CosineSimilarity
Returns the similarity between two embedding vectors as a number between -1 (opposite) and 1 (similar).
Format
CosineSimilarity ( v1 ; v2 )
Parameters
v1
and v2
- any text expression, text field, or container field that contains embedding vectors.
Data type returned
number
Originated in version
21.0
Description
This function returns a measure of the similarity between two embedding vectors using the cosine method. For embedding vectors, cosine similarity gives a useful measure of how similar two text values are likely to be. Results range from -1 to 1 (inclusive), with values closer to 1 indicating higher semantic similarity, 0 indicating no similarity, and -1 indicating dissimilarity.

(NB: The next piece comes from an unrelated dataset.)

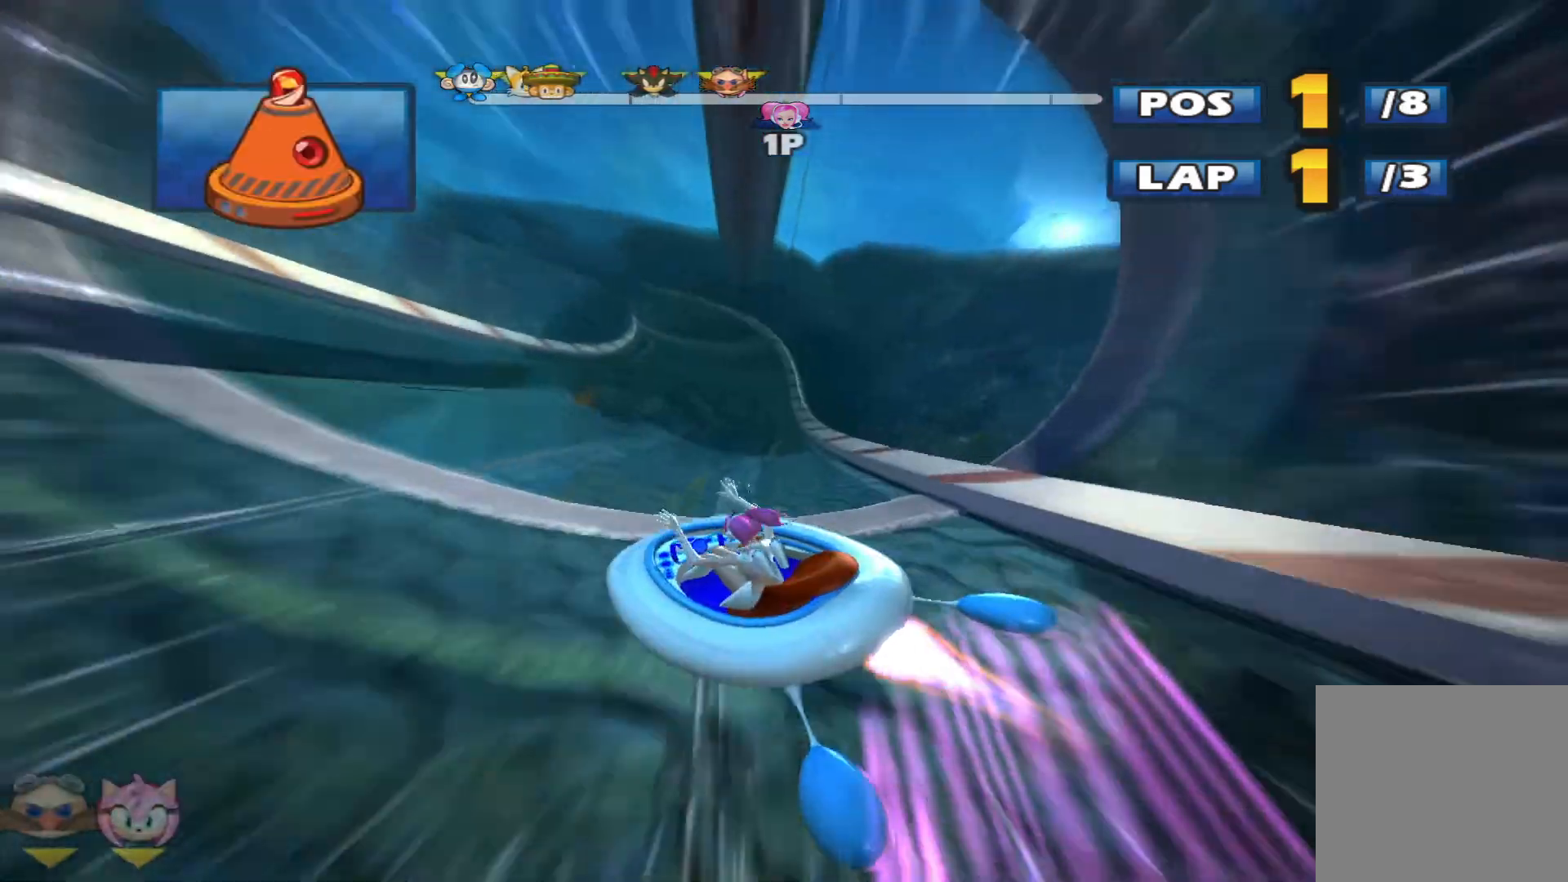
{"buttons": ["L2", "R2"], "left_stick": "up-right", "events": []}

If v1 and v2 are text, they must be in the form of JSON arrays. The vectors must also have the same dimensions (the number of elements in the arrays must be the same). Typically, though, using embedding vectors as binary container data improves performance.
Notes
-
Normalized embedding vectors are required. All embedding vectors must be generated from the same model to ensure compatibility and performance; mixing embedding vectors from different models isn't supported.
Example 1
CosineSimilarity ( "[-0.043686170000000003333, 0.042094484000000001456, ... ]" ; "[-0.049242082999999998993, 0.040926795000000001923, ... ]" )
returns .90848158767415143622 for a particular model.
Example 2
CosineSimilarity ( v1 ; v2 )
returns .54682693950088512302 for a particular model when the v1 and v2 fields contain embedding vectors for the text "Claris" and "Claire," respectively.